Increased circulating syncytiotrophoblast microparticles (STBMs) are often associated with preeclampsia (PE) but the molecular mechanisms regulating STBM shedding remain elusive. Experimental evidence has shown that actin plays a key role in STBM shedding and that Rho/ROCK is important in regulating actin rearrangement. To investigate the role of RhoB/ROCK-regulated actin arrangement in STBM shedding in PE, chorionic villous explants were prepared from placenta of patients with normotensive or PE pregnancies and BeWo cells were fused to imitate syncytiotrophoblasts.
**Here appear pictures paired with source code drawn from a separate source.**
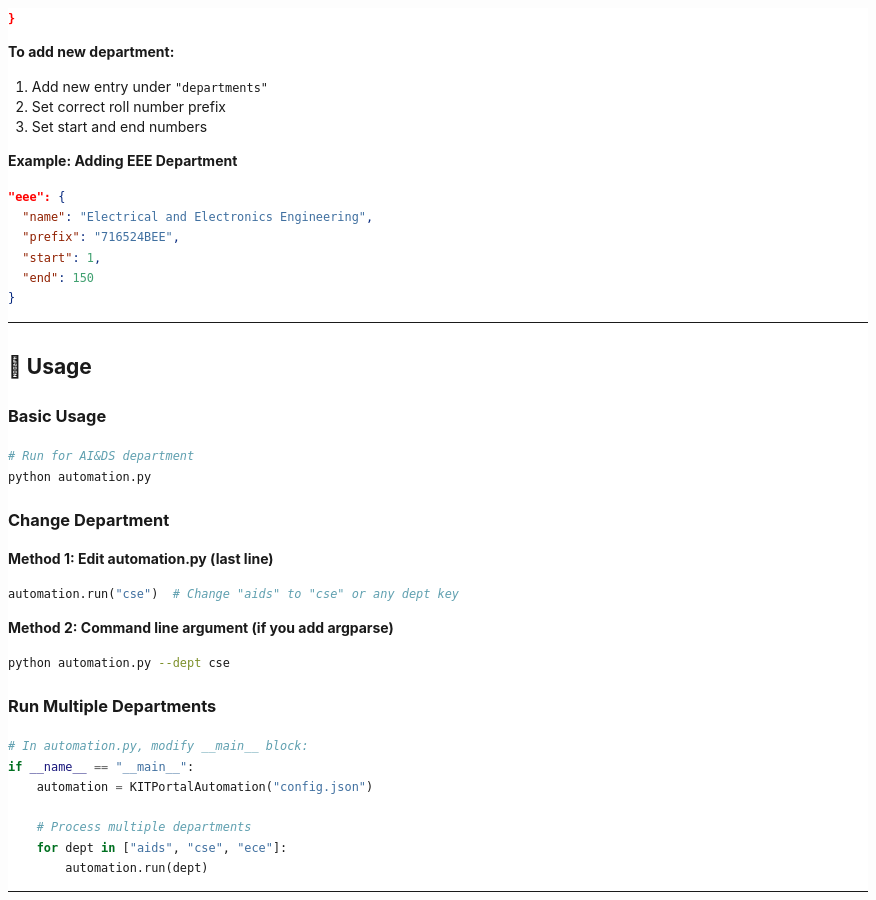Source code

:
 ```json
}
```

**To add new department:**
1. Add new entry under `"departments"`
2. Set correct roll number prefix
3. Set start and end numbers

**Example: Adding EEE Department**
```json
"eee": {
  "name": "Electrical and Electronics Engineering",
  "prefix": "716524BEE",
  "start": 1,
  "end": 150
}
```

---

## 🎯 Usage

### Basic Usage

```bash
# Run for AI&DS department
python automation.py
```

### Change Department

**Method 1: Edit automation.py (last line)**
```python
automation.run("cse")  # Change "aids" to "cse" or any dept key
```

**Method 2: Command line argument (if you add argparse)**
```bash
python automation.py --dept cse
```

### Run Multiple Departments

```python
# In automation.py, modify __main__ block:
if __name__ == "__main__":
    automation = KITPortalAutomation("config.json")
    
    # Process multiple departments
    for dept in ["aids", "cse", "ece"]:
        automation.run(dept)
```

---
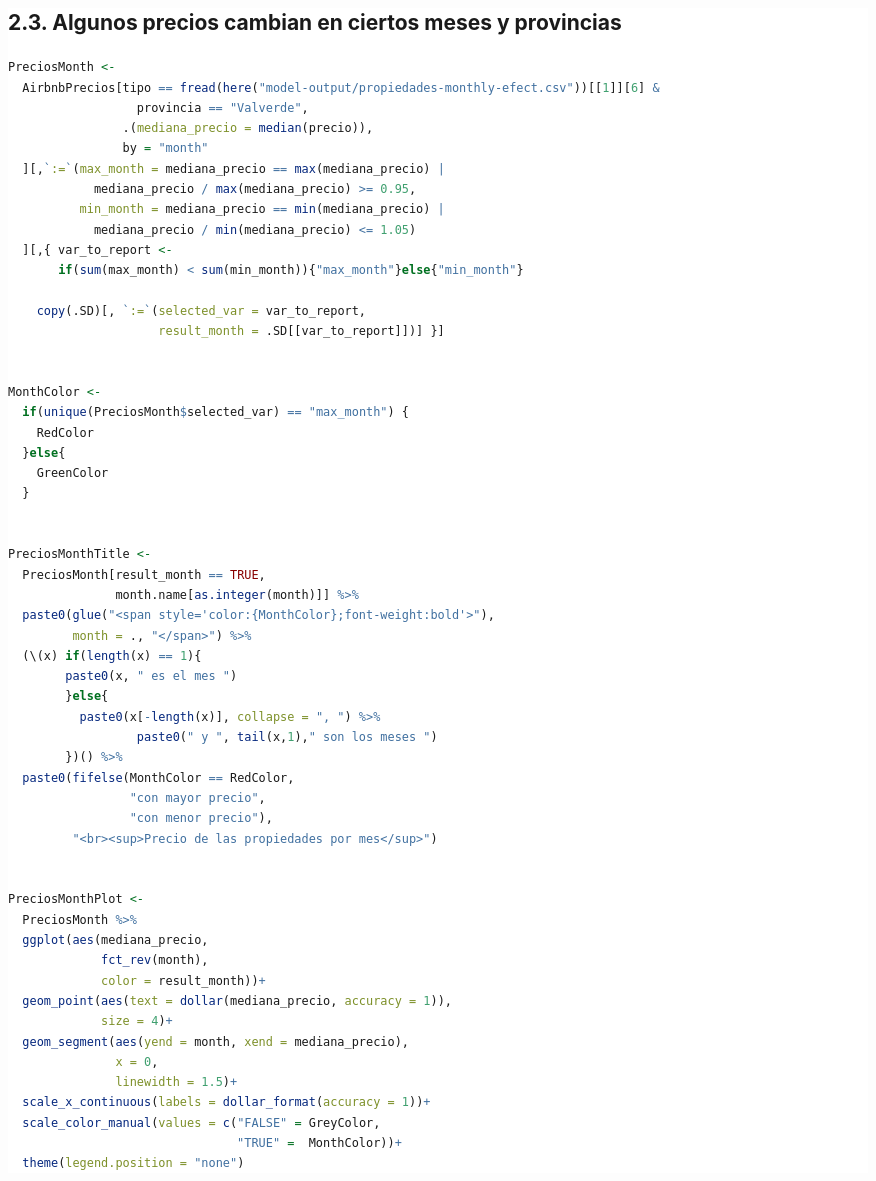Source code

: ## 2.3. Algunos precios cambian en ciertos meses y provincias

``` r
PreciosMonth <-
  AirbnbPrecios[tipo == fread(here("model-output/propiedades-monthly-efect.csv"))[[1]][6] &
                  provincia == "Valverde",
                .(mediana_precio = median(precio)),
                by = "month"
  ][,`:=`(max_month = mediana_precio == max(mediana_precio) |
            mediana_precio / max(mediana_precio) >= 0.95,
          min_month = mediana_precio == min(mediana_precio) |
            mediana_precio / min(mediana_precio) <= 1.05) 
  ][,{ var_to_report <- 
       if(sum(max_month) < sum(min_month)){"max_month"}else{"min_month"}
    
    copy(.SD)[, `:=`(selected_var = var_to_report,
                     result_month = .SD[[var_to_report]])] }]


MonthColor <-
  if(unique(PreciosMonth$selected_var) == "max_month") {
    RedColor
  }else{
    GreenColor
  }


PreciosMonthTitle <-
  PreciosMonth[result_month == TRUE, 
               month.name[as.integer(month)]] %>%
  paste0(glue("<span style='color:{MonthColor};font-weight:bold'>"),
         month = ., "</span>") %>%
  (\(x) if(length(x) == 1){
        paste0(x, " es el mes ")
        }else{
          paste0(x[-length(x)], collapse = ", ") %>%
                  paste0(" y ", tail(x,1)," son los meses ")
        })() %>%
  paste0(fifelse(MonthColor == RedColor, 
                 "con mayor precio",
                 "con menor precio"),
         "<br><sup>Precio de las propiedades por mes</sup>")


PreciosMonthPlot <-
  PreciosMonth %>%
  ggplot(aes(mediana_precio,
             fct_rev(month), 
             color = result_month))+
  geom_point(aes(text = dollar(mediana_precio, accuracy = 1)),
             size = 4)+
  geom_segment(aes(yend = month, xend = mediana_precio),
               x = 0,
               linewidth = 1.5)+
  scale_x_continuous(labels = dollar_format(accuracy = 1))+
  scale_color_manual(values = c("FALSE" = GreyColor,
                                "TRUE" =  MonthColor))+
  theme(legend.position = "none")
```

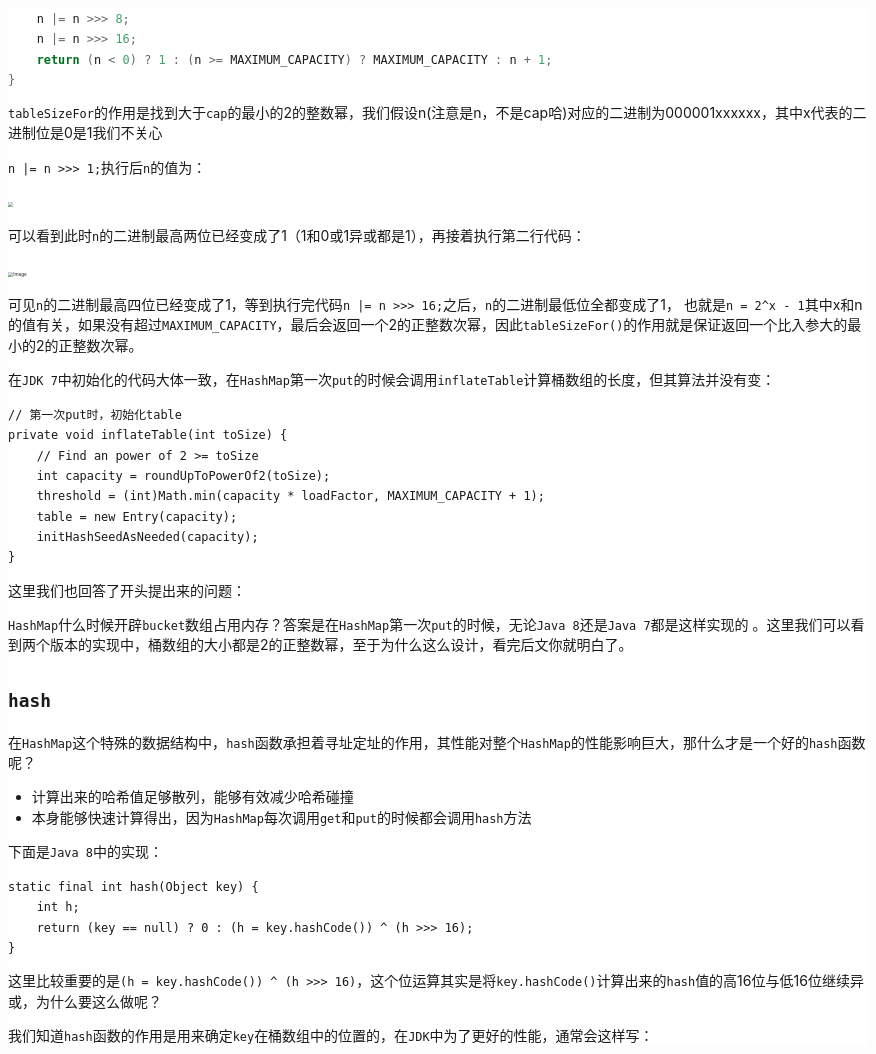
 ```java
    n |= n >>> 8;
    n |= n >>> 16;
    return (n < 0) ? 1 : (n >= MAXIMUM_CAPACITY) ? MAXIMUM_CAPACITY : n + 1;
}
```

`tableSizeFor`的作用是找到大于`cap`的最小的2的整数幂，我们假设n(注意是n，不是cap哈)对应的二进制为000001xxxxxx，其中x代表的二进制位是0是1我们不关心 

`n |= n >>> 1;`执行后`n`的值为：

<img src="https://mmbiz.qpic.cn/mmbiz_png/R7PtjL3tdAib0uwiarfrxiaEt9lmHOAhYdibnWhteLvazicGAkd7go3CeiabRjYN0ib1Wb5h1B8TuPOHBT1cr1K0GCaSA/640" style="zoom:33%;" />

可以看到此时`n`的二进制最高两位已经变成了1（1和0或1异或都是1），再接着执行第二行代码：

<img src="https://mmbiz.qpic.cn/mmbiz_png/R7PtjL3tdAib0uwiarfrxiaEt9lmHOAhYdibibEwy9YFEA0Gy21LJYNColicAxpW11teDQpRZvE0HqcTC1QYJ6Z7fWBQ/640?wx_fmt=png&wxfrom=5&wx_lazy=1&wx_co=1" alt="Image" style="zoom:33%;" />

可见`n`的二进制最高四位已经变成了1，等到执行完代码`n |= n >>> 16;`之后，`n`的二进制最低位全都变成了1， 也就是`n = 2^x - 1`其中x和n的值有关，如果没有超过`MAXIMUM_CAPACITY`，最后会返回一个2的正整数次幂，因此`tableSizeFor()`的作用就是保证返回一个比入参大的最小的2的正整数次幂。

在`JDK 7`中初始化的代码大体一致，在`HashMap`第一次`put`的时候会调用`inflateTable`计算桶数组的长度，但其算法并没有变：

```
// 第一次put时，初始化table
private void inflateTable(int toSize) {
    // Find an power of 2 >= toSize
    int capacity = roundUpToPowerOf2(toSize);
    threshold = (int)Math.min(capacity * loadFactor, MAXIMUM_CAPACITY + 1);
    table = new Entry(capacity);
    initHashSeedAsNeeded(capacity);
}
```

这里我们也回答了开头提出来的问题：

`HashMap`什么时候开辟`bucket`数组占用内存？答案是在`HashMap`第一次`put`的时候，无论`Java 8`还是`Java 7`都是这样实现的 。这里我们可以看到两个版本的实现中，桶数组的大小都是2的正整数幂，至于为什么这么设计，看完后文你就明白了。

## `hash`

在`HashMap`这个特殊的数据结构中，`hash`函数承担着寻址定址的作用，其性能对整个`HashMap`的性能影响巨大，那什么才是一个好的`hash`函数呢？

- 计算出来的哈希值足够散列，能够有效减少哈希碰撞
- 本身能够快速计算得出，因为`HashMap`每次调用`get`和`put`的时候都会调用`hash`方法

下面是`Java 8`中的实现：

```
static final int hash(Object key) {
    int h;
    return (key == null) ? 0 : (h = key.hashCode()) ^ (h >>> 16);
}
```

这里比较重要的是`(h = key.hashCode()) ^ (h >>> 16)`，这个位运算其实是将`key.hashCode()`计算出来的`hash`值的高16位与低16位继续异或，为什么要这么做呢？

我们知道`hash`函数的作用是用来确定`key`在桶数组中的位置的，在`JDK`中为了更好的性能，通常会这样写：

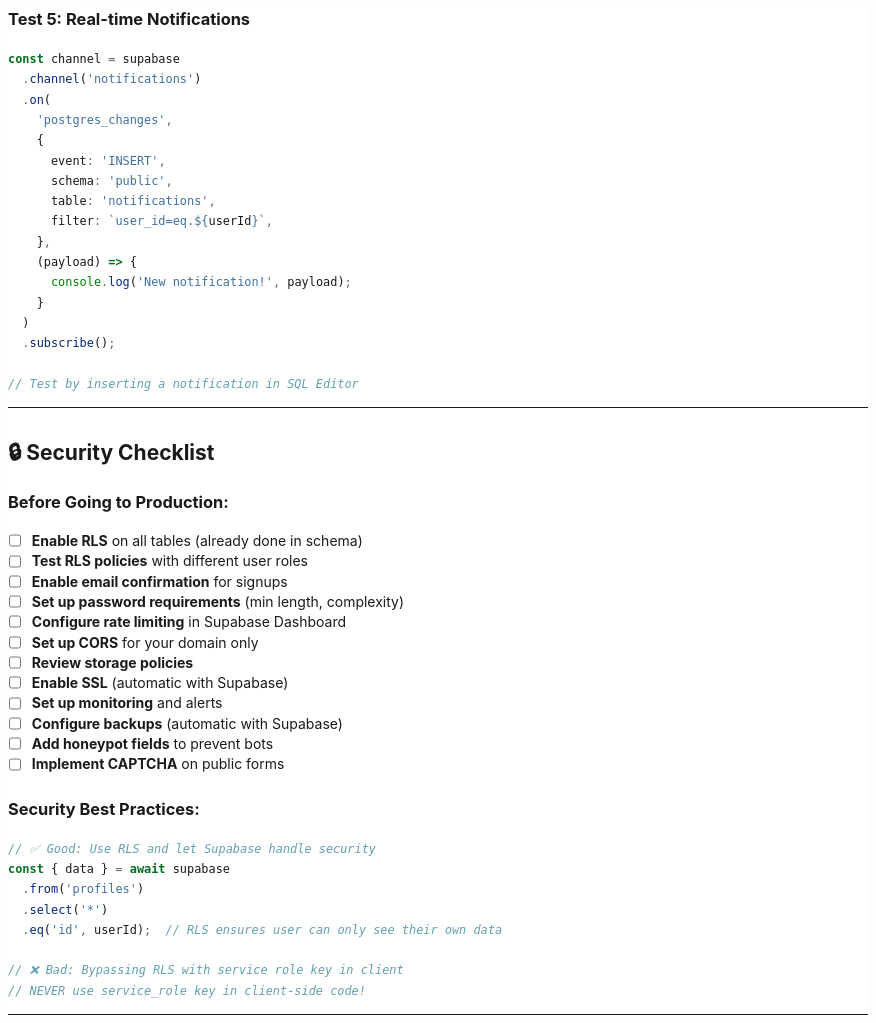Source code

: ### Test 5: Real-time Notifications

```typescript
const channel = supabase
  .channel('notifications')
  .on(
    'postgres_changes',
    {
      event: 'INSERT',
      schema: 'public',
      table: 'notifications',
      filter: `user_id=eq.${userId}`,
    },
    (payload) => {
      console.log('New notification!', payload);
    }
  )
  .subscribe();

// Test by inserting a notification in SQL Editor
```

---

## 🔒 Security Checklist

### Before Going to Production:

- [ ] **Enable RLS** on all tables (already done in schema)
- [ ] **Test RLS policies** with different user roles
- [ ] **Enable email confirmation** for signups
- [ ] **Set up password requirements** (min length, complexity)
- [ ] **Configure rate limiting** in Supabase Dashboard
- [ ] **Set up CORS** for your domain only
- [ ] **Review storage policies**
- [ ] **Enable SSL** (automatic with Supabase)
- [ ] **Set up monitoring** and alerts
- [ ] **Configure backups** (automatic with Supabase)
- [ ] **Add honeypot fields** to prevent bots
- [ ] **Implement CAPTCHA** on public forms

### Security Best Practices:

```typescript
// ✅ Good: Use RLS and let Supabase handle security
const { data } = await supabase
  .from('profiles')
  .select('*')
  .eq('id', userId);  // RLS ensures user can only see their own data

// ❌ Bad: Bypassing RLS with service role key in client
// NEVER use service_role key in client-side code!
```

---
The oxygen–glucose deprivation (OGD) conditions were applied to imitate the pathophysiology of PE in vitro. The results showed that RhoB and ROCK were activated in the preeclamptic placenta, accompanied by increased actin polymerization and decreased outgrowing microvilli. In villous tissue cultures or BeWo cells, OGD activated RhoB, ROCK1 and ROCK2 and promoted STBM shedding and actin stress fibers formation. In BeWo cells, RhoB overexpression activated ROCK1 and ROCK2, leading to F-actin redistribution and STBM shedding and the OGD-induced actin polymerization and STBM shedding could be reversed by RhoB or ROCK knockdown. These results reveal that RhoB and ROCK play a key role in PE by targeting STBM shedding through actin rearrangement and that RhoB/ROCK intervention may be a potential therapeutic strategy for PE.